[Provided records Boundary: Start]

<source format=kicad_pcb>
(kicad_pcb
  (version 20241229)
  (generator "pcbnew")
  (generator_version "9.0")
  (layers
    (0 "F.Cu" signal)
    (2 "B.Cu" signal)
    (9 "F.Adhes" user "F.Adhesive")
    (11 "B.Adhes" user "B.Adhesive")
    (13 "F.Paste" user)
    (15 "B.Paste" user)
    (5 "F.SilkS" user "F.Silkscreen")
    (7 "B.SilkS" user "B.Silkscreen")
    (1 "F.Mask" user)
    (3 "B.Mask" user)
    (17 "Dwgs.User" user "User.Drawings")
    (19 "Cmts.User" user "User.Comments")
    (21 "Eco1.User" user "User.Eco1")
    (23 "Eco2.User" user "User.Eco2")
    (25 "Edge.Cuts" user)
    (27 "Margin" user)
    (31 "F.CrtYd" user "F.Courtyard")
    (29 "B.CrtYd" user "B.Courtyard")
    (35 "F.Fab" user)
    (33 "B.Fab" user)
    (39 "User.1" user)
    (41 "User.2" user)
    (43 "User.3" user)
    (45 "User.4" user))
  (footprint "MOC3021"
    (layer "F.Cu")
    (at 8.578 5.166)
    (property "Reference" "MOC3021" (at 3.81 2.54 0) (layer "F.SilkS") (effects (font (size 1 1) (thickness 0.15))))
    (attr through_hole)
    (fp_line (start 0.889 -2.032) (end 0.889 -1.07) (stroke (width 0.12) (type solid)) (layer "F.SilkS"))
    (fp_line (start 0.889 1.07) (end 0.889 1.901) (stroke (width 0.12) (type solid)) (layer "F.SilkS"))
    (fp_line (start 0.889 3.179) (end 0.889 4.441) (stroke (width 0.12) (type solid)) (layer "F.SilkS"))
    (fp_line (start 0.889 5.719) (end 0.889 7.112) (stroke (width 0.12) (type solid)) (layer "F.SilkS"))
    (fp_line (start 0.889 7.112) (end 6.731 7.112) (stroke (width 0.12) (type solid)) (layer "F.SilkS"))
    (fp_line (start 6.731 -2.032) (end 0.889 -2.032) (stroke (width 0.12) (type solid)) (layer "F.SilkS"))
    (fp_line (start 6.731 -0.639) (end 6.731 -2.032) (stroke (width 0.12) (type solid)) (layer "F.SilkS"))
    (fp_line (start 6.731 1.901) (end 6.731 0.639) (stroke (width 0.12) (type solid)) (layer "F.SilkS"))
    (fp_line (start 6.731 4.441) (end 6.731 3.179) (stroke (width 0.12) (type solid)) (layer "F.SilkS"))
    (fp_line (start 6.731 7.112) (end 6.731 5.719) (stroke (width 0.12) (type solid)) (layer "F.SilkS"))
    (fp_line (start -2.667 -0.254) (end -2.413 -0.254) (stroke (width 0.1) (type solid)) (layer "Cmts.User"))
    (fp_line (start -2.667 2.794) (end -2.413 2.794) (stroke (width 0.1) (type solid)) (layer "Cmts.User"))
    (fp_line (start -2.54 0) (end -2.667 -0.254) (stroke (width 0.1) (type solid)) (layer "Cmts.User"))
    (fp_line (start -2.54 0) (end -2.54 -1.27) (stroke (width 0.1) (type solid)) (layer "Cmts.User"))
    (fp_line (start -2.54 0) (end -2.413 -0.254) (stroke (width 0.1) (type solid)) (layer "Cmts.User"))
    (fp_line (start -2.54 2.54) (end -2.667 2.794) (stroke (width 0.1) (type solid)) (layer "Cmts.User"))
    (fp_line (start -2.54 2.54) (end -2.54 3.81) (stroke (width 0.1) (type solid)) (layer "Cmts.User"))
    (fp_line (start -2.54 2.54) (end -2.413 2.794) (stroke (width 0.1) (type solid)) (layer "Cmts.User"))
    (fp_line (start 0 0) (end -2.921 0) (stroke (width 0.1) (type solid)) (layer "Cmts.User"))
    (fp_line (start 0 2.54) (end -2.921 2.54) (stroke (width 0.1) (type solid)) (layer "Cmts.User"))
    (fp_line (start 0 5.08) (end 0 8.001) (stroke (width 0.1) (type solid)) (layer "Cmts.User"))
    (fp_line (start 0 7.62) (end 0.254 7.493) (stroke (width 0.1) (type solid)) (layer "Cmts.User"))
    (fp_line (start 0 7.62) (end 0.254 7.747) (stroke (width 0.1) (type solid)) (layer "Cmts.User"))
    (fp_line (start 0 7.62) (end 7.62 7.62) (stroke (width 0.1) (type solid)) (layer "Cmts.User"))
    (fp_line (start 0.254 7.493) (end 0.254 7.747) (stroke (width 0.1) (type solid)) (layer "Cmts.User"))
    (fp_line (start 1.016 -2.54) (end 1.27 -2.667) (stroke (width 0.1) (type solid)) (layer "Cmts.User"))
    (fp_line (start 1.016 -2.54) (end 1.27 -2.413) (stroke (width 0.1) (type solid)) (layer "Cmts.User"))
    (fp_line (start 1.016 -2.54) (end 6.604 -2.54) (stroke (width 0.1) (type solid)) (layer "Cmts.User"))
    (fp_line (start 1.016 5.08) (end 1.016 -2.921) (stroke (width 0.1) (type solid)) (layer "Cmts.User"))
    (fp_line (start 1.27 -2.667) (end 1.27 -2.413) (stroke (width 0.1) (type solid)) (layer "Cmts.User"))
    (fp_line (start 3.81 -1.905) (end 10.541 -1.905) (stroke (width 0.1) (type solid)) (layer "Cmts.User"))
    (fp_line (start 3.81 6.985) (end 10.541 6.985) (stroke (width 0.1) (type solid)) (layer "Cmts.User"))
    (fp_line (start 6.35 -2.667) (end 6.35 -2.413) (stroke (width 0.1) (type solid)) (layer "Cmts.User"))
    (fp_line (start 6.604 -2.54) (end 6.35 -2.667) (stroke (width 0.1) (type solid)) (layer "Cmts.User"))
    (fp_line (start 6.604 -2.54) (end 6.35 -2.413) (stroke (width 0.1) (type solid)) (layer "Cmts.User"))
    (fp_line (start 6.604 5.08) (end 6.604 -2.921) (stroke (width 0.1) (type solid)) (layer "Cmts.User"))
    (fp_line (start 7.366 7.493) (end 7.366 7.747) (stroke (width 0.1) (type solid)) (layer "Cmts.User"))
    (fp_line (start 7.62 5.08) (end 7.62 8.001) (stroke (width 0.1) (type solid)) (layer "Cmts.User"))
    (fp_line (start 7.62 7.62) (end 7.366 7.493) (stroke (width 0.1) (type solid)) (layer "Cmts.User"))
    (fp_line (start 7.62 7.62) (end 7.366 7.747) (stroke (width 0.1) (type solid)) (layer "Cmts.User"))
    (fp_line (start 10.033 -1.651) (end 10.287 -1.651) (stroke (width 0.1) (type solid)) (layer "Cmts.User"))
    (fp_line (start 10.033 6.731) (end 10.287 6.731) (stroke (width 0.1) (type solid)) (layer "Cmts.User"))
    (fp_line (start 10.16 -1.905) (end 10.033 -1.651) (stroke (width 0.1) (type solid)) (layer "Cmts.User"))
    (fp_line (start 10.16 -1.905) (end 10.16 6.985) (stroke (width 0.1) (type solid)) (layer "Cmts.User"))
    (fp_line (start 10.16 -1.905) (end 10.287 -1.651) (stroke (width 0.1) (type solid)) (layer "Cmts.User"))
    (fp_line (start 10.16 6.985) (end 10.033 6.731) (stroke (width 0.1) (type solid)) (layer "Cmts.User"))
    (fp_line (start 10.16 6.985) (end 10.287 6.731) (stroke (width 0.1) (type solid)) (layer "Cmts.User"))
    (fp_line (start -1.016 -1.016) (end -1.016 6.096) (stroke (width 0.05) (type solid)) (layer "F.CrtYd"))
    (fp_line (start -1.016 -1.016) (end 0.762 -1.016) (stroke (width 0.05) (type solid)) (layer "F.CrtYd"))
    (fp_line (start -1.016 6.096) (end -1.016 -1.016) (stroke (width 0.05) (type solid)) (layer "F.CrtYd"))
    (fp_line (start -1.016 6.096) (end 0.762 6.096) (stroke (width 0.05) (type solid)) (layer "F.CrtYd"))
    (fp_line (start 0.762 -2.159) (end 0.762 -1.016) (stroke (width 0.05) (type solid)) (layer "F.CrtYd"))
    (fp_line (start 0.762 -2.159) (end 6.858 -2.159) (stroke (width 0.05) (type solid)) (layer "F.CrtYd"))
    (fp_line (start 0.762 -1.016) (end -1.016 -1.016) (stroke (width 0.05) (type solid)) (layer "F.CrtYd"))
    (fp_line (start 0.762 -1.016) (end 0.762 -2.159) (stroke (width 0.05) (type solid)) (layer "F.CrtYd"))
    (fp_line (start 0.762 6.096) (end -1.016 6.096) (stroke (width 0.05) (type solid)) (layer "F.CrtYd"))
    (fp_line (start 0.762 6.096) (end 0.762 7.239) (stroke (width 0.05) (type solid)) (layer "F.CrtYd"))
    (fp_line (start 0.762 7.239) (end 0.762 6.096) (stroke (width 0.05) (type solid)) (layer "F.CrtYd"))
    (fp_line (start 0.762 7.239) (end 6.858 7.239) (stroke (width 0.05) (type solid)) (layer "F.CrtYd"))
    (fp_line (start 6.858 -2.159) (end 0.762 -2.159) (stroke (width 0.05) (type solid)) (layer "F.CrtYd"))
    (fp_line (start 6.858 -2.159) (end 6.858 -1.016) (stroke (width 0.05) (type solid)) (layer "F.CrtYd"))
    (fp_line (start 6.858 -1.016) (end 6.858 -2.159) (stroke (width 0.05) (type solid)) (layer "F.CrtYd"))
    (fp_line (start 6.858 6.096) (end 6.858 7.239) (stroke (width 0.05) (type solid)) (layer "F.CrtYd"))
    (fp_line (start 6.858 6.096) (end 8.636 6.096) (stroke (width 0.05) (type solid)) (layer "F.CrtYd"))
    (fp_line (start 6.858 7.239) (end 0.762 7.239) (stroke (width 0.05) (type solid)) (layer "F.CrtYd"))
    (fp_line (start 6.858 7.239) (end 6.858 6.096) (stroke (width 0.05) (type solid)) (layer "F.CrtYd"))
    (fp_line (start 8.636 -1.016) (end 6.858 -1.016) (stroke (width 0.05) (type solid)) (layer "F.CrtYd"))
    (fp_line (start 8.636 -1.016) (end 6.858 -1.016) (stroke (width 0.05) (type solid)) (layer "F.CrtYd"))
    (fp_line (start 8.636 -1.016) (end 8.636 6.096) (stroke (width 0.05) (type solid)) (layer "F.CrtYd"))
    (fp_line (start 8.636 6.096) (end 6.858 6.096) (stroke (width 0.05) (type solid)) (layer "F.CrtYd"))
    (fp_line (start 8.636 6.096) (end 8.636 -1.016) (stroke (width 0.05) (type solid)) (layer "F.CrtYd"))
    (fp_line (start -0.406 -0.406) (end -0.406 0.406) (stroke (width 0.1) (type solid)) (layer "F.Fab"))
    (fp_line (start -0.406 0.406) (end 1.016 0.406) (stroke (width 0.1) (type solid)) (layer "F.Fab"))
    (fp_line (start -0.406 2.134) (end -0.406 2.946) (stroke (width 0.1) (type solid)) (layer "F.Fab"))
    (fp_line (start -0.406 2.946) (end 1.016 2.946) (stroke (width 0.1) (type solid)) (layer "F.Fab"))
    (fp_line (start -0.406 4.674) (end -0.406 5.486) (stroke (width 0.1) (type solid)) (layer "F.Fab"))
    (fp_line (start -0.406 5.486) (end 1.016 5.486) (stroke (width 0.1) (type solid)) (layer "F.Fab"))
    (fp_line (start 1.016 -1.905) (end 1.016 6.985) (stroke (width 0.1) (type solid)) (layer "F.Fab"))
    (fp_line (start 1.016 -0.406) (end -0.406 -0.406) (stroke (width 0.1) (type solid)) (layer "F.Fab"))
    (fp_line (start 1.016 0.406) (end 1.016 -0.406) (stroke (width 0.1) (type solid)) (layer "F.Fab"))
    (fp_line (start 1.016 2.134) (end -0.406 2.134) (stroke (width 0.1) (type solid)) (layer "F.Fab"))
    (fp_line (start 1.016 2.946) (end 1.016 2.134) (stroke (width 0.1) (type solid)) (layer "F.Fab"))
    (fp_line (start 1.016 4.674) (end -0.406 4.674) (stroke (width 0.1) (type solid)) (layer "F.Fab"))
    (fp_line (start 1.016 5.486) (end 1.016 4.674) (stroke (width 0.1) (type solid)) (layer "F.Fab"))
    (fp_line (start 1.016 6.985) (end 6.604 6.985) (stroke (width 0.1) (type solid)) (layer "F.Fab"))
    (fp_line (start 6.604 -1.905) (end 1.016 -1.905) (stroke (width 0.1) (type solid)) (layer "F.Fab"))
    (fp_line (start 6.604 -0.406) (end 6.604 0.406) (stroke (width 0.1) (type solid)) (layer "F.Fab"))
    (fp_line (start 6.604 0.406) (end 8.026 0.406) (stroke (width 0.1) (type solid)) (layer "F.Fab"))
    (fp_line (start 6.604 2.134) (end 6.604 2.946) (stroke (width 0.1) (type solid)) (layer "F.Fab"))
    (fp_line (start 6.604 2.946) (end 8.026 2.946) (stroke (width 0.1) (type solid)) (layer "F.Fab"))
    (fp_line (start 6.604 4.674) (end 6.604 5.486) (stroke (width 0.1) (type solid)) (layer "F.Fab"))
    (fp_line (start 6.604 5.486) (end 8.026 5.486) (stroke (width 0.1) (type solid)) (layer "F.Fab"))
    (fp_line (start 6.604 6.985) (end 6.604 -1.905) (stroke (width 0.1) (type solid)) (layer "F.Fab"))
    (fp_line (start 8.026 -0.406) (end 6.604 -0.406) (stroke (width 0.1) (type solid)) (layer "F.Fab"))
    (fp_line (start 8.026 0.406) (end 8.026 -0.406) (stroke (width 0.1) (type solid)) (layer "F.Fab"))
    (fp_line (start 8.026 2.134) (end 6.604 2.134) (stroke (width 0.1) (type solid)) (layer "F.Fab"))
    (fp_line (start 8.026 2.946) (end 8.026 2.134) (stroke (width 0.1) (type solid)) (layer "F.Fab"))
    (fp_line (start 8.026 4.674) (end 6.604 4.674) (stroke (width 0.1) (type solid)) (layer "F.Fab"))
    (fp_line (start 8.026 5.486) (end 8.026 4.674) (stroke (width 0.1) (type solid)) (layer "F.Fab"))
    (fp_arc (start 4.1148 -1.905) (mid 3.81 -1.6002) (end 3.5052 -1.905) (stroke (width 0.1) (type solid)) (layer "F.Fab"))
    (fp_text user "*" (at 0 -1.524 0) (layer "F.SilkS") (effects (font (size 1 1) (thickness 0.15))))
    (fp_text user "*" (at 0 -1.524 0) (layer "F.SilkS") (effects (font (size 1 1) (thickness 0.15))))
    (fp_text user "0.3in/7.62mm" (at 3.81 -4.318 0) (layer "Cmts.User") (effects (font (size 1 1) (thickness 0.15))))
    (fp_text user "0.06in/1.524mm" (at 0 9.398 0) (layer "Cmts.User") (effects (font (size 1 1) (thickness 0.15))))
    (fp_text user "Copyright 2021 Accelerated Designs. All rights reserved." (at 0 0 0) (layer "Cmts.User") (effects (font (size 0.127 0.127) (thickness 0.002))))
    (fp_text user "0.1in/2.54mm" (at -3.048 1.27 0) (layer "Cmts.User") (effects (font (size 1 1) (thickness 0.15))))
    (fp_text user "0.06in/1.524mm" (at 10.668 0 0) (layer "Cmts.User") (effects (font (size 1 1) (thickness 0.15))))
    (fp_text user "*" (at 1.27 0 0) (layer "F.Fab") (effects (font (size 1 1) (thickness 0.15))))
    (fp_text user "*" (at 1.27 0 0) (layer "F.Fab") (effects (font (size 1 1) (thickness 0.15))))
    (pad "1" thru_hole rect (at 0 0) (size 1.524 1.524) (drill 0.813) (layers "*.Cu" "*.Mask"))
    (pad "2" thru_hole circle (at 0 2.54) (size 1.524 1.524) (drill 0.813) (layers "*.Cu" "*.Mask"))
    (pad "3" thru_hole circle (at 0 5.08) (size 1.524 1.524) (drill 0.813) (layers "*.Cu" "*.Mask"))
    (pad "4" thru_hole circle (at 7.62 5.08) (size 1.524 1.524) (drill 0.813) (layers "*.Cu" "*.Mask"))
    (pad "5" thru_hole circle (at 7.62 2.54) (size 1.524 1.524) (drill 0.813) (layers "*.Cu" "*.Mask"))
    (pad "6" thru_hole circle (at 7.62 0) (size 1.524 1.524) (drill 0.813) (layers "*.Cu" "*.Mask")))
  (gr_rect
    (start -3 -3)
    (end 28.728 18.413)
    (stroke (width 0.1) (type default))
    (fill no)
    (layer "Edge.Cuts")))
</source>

[Provided records Boundary: End]

Extract every line from the records above that contains the word "Mask".

    (1 "F.Mask" user)
    (3 "B.Mask" user)
    (pad "1" thru_hole rect (at 0 0) (size 1.524 1.524) (drill 0.813) (layers "*.Cu" "*.Mask"))
    (pad "2" thru_hole circle (at 0 2.54) (size 1.524 1.524) (drill 0.813) (layers "*.Cu" "*.Mask"))
    (pad "3" thru_hole circle (at 0 5.08) (size 1.524 1.524) (drill 0.813) (layers "*.Cu" "*.Mask"))
    (pad "4" thru_hole circle (at 7.62 5.08) (size 1.524 1.524) (drill 0.813) (layers "*.Cu" "*.Mask"))
    (pad "5" thru_hole circle (at 7.62 2.54) (size 1.524 1.524) (drill 0.813) (layers "*.Cu" "*.Mask"))
    (pad "6" thru_hole circle (at 7.62 0) (size 1.524 1.524) (drill 0.813) (layers "*.Cu" "*.Mask")))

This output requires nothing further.